Mesmo nestes tempos cínicos, quando causas sociais podem ser marketing pessoal, o roteiro é um amontoado de clichês. Artista famoso e bom-moço (ou bom-moço porque famoso) resolve ajudar os miseráveis. Close para o perfil preocupado do artista, fotografando o lixão do Gramacho (RJ), maior depósito de resíduos a céu aberto da América Latina. A câmera faz paralelo visual entre urubus e catadores. E por aí segue. Determinismo sociológico? Tragédia inevitável? Não, nosso herói vai agir. Mesmo sem capa vermelha nos ombros.
Piedoso, sim. Paternalista? Com certeza. Nesse gênero fílmico de ONG do bem, a comunidade miserável é apenas objeto passivo de uma ação. Nunca é o herói de sua própria história. Sobra para eles o papel de coadjuvantes, testemunhas maravilhadas da bondade do herói. Chorosos diante da redenção prometida. Foi assim no incensado filme Lixo Extraordinário, aventura de Vik Muniz na seara da benemerência midiática internacional. Com direito a indicação para o Oscar. Estatueta dourada a ser dividida com o líder dos catadores, Tião Santos, levado a tiracolo para garantir o exotismo latinoamericano necessário à ocasião. Com flor de lixo na lapela. Santo clichê, Batman!

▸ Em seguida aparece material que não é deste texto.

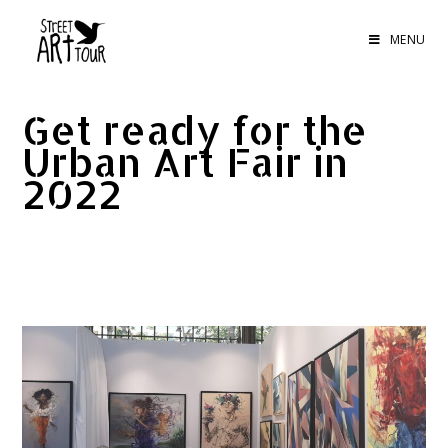
MENU
Get ready for the
Urban Art Fair in
2022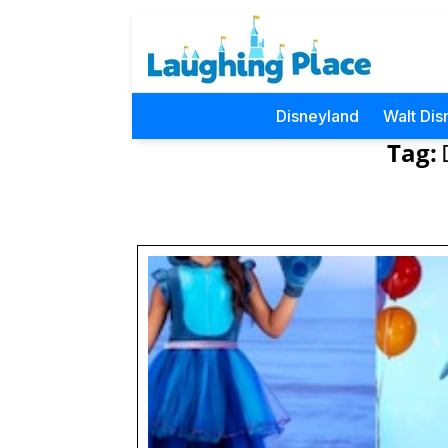
Disneyland
Walt Dis
Tag: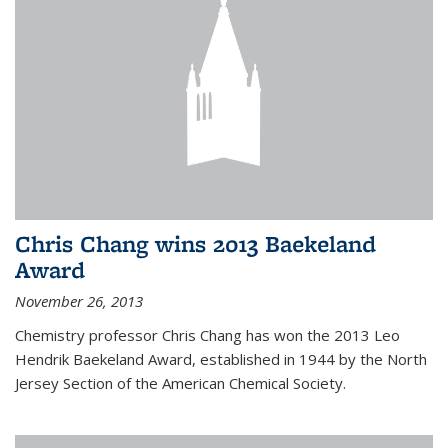
Chris Chang wins 2013 Baekeland
Award
November 26, 2013
Chemistry professor Chris Chang has won the 2013 Leo
Hendrik Baekeland Award, established in 1944 by the North
Jersey Section of the American Chemical Society.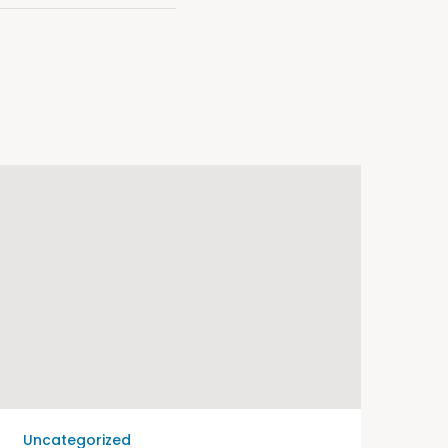
Uncategorized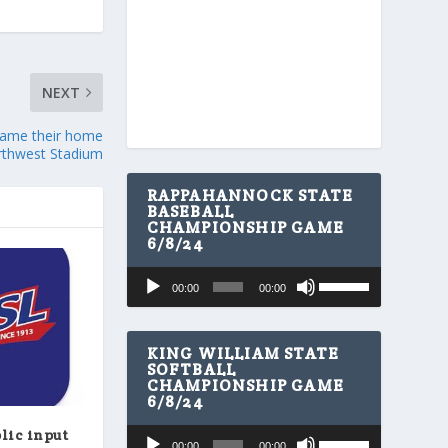
NEXT
name their home
orthwest Stadium
RAPPAHANNOCK STATE
BASEBALL
CHAMPIONSHIP GAME
6/8/24
U
Audio
00:00
00:00
s
Player
e
U
p
KING WILLIAM STATE
/
SOFTBALL
CHAMPIONSHIP GAME
D
6/8/24
o
w
U
Audio
lic input
n
00:00
00:00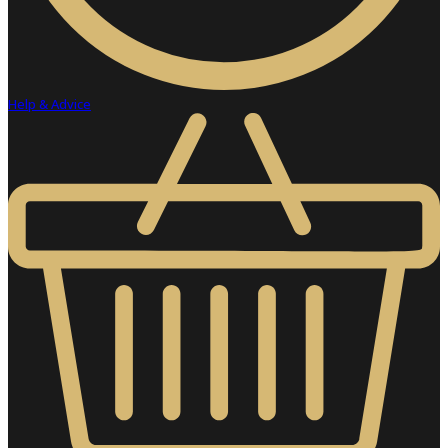
Help & Advice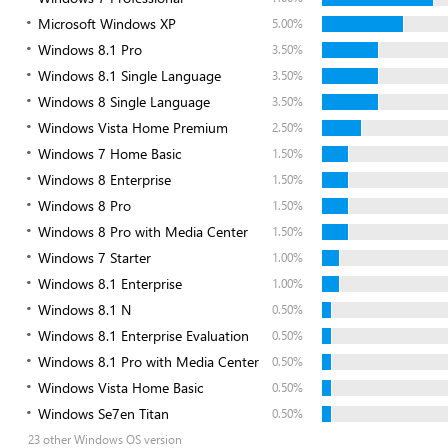
Microsoft Windows XP
5.00%
Windows 8.1 Pro
3.50%
Windows 8.1 Single Language
3.50%
Windows 8 Single Language
3.50%
Windows Vista Home Premium
2.50%
Windows 7 Home Basic
1.50%
Windows 8 Enterprise
1.50%
Windows 8 Pro
1.50%
Windows 8 Pro with Media Center
1.50%
Windows 7 Starter
1.00%
Windows 8.1 Enterprise
1.00%
Windows 8.1 N
0.50%
Windows 8.1 Enterprise Evaluation
0.50%
Windows 8.1 Pro with Media Center
0.50%
Windows Vista Home Basic
0.50%
Windows Se7en Titan
0.50%
23 other Windows OS version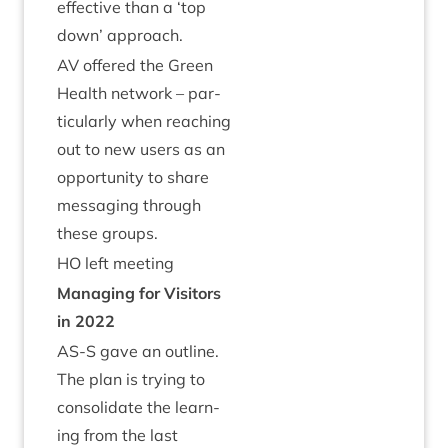
effect­ive than a
‘
top
down’ approach.
AV
offered the Green
Health net­work – par­
tic­u­larly when reach­ing
out to new users as an
oppor­tun­ity to share
mes­saging through
these groups.
HO
left meeting
Man­aging for Vis­it­ors
in
2022
AS
‑S gave an out­line.
The plan is try­ing to
con­sol­id­ate the learn­
ing from the last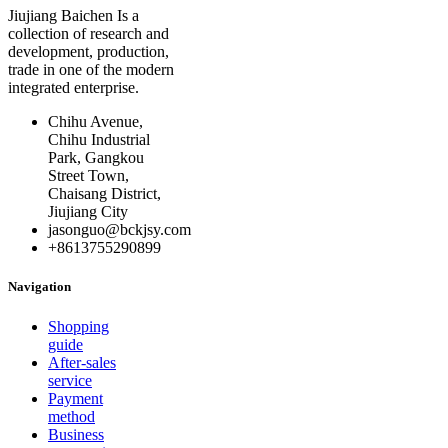
Jiujiang Baichen Is a
collection of research and
development, production,
trade in one of the modern
integrated enterprise.
Chihu Avenue,
Chihu Industrial
Park, Gangkou
Street Town,
Chaisang District,
Jiujiang City
jasonguo@bckjsy.com
+8613755290899
Navigation
Shopping
guide
After-sales
service
Payment
method
Business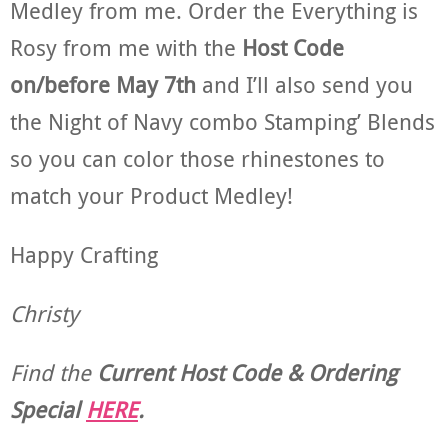
Medley from me. Order the Everything is
Rosy from me with the
Host Code
on/before May 7th
and I’ll also send you
the Night of Navy combo Stamping’ Blends
so you can color those rhinestones to
match your Product Medley!
Happy Crafting
Christy
Find the
Current Host Code & Ordering
Special
HERE
.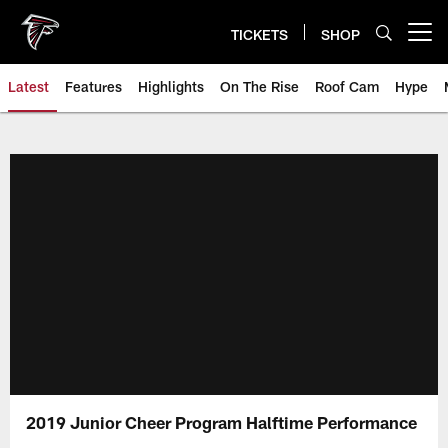
Skip
to
TICKETS
SHOP
Open menu button
main
content
Latest
Features
Highlights
On The Rise
Roof Cam
Hype
2019 Junior Cheer Program Halftime Performance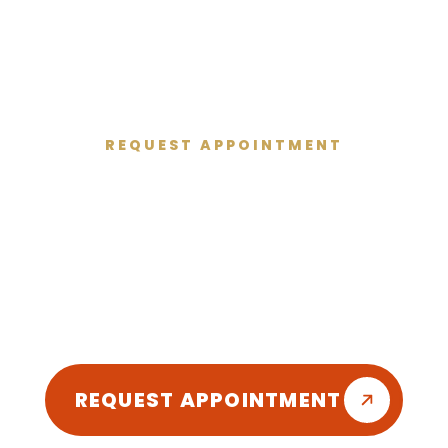
REQUEST APPOINTMENT
Get Started Today
 and give you the healthy smile you deserve
friendly atmosphere so you can enjoy your d
REQUEST APPOINTMENT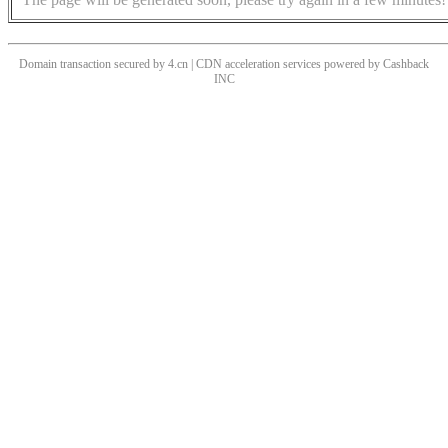
Domain transaction secured by 4.cn | CDN acceleration services powered by
Cashback
INC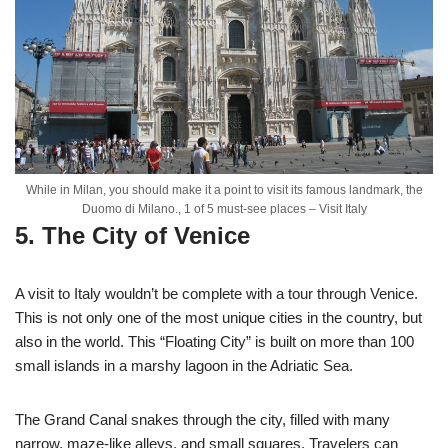
While in Milan, you should make it a point to visit its famous landmark, the
Duomo di Milano., 1 of 5 must-see places – Visit Italy
5. The City of Venice
A visit to Italy wouldn’t be complete with a tour through Venice.
This is not only one of the most unique cities in the country, but
also in the world. This “Floating City” is built on more than 100
small islands in a marshy lagoon in the Adriatic Sea.
The Grand Canal snakes through the city, filled with many
narrow, maze-like alleys, and small squares. Travelers can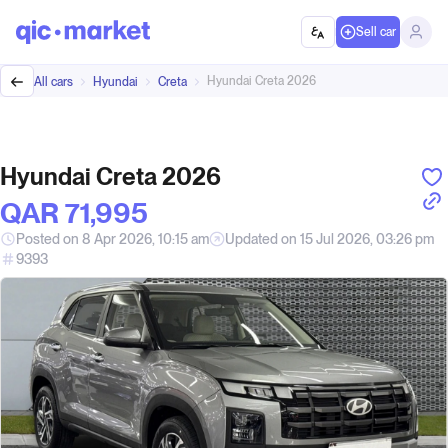
Sell car
Hyundai Creta 2026
All cars
Hyundai
Creta
Hyundai Creta 2026
QAR‎ 71,995
Posted on 8 Apr 2026, 10:15 am
Updated on 15 Jul 2026, 03:26 pm
9393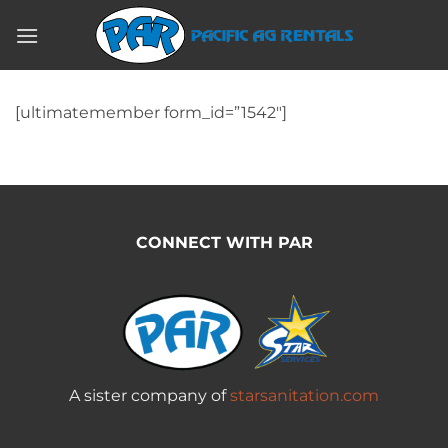
Skip
to
content
[ultimatemember form_id=”1542″]
CONNECT WITH PAR
A sister company of
starsanitation.com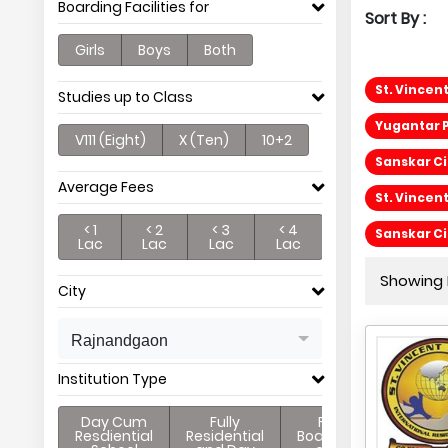
Boarding Facilities for
Sort By :
Girls
Boys
Both
St. Vincen
Studies up to Class
Yugantar P
V111 (Eight)
X (Ten)
10+2
Sanskar Ci
Average Fees
St. Vincen
< 1
< 2
< 3
< 4
Sanskar C
Lac
Lac
Lac
Lac
Showing P
City
Rajnandgaon
Institution Type
Day Cum
Fully
Full
Resdiential
Residential
Boarding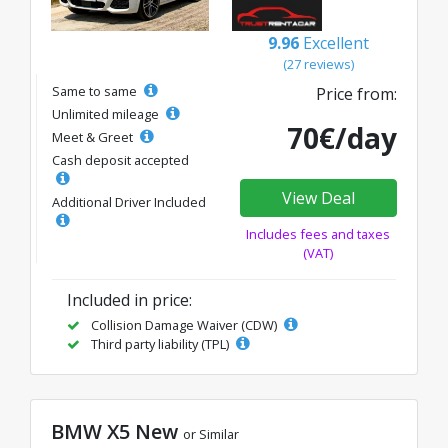
9.96
Excellent
(27 reviews)
Same to same
Price from:
Unlimited mileage
70€/day
Meet & Greet
Cash deposit accepted
View Deal
Additional Driver Included
Includes fees and taxes
(VAT)
Included in price:
Collision Damage Waiver (CDW)
Third party liability (TPL)
BMW X5 New
or Similar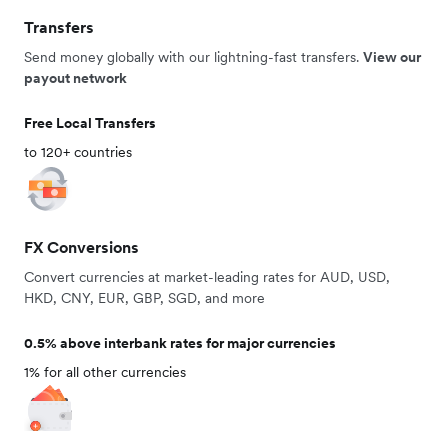
Transfers
Send money globally with our lightning-fast transfers.
View our
payout network
Free Local Transfers
to 120+ countries
FX Conversions
Convert currencies at market-leading rates for AUD, USD,
HKD, CNY, EUR, GBP, SGD, and more
0.5% above interbank rates for major currencies
1% for all other currencies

A estatueta do Oscar não foi alcançada, mas as homenagens ao filme continuam. De minha parte, aperto o botão delete. Vik Muniz, autor de muitos trabalhos de qualidade, podia ter ficado sem esse equívoco no currículo. A estética da miséria nada acrescenta à sua obra. Tião Santos, no papel de um novo Marat (alusão à tela A Morte de Marat, do pintor francês Jacques-Louis David, de 1793), não está contando a sua história de vida como líder de sua comunidade. Cumpre, obediente, o roteiro para uma história que não é a sua. É a de Muniz. A complexidade da vida no Gramacho só pode ser entendida e contada pelos próprios catadores. Quando se entenderem protagonistas.